» Job item:
List every line in the records that contains the string "left", treating uppercase and lowercase as different.

» Supplied data:
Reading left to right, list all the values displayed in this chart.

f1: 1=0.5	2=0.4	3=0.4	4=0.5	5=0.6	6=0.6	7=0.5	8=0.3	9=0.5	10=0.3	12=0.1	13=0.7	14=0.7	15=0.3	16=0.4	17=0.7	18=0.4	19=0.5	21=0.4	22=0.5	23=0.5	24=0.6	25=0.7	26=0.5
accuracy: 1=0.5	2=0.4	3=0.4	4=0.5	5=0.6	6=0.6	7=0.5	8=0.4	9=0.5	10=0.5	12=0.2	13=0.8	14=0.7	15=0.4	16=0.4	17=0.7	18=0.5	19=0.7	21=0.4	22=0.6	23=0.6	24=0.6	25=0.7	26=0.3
==
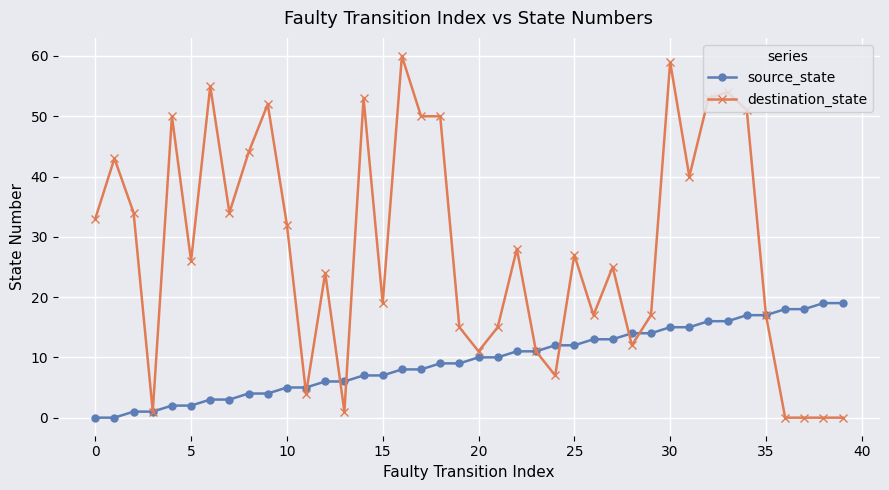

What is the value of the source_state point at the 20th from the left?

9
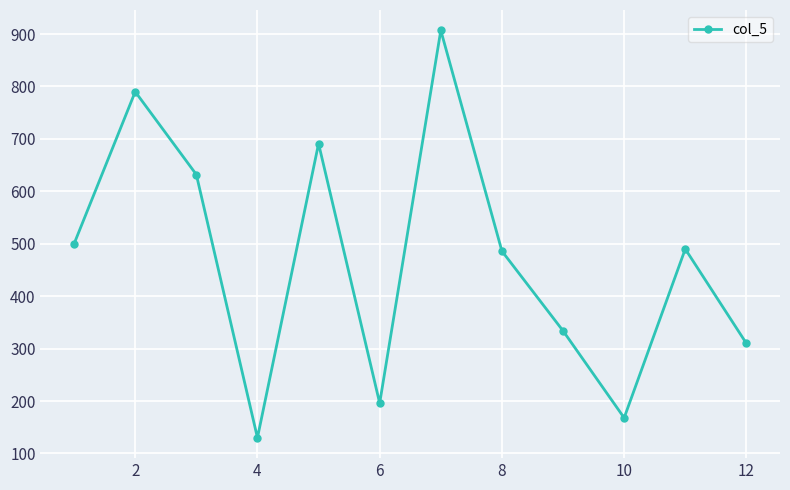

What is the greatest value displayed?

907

» Response to this exercise:
Reading left to right, list all the values displayed in this chart.
What is the value of the source_state point at the 20th from the left?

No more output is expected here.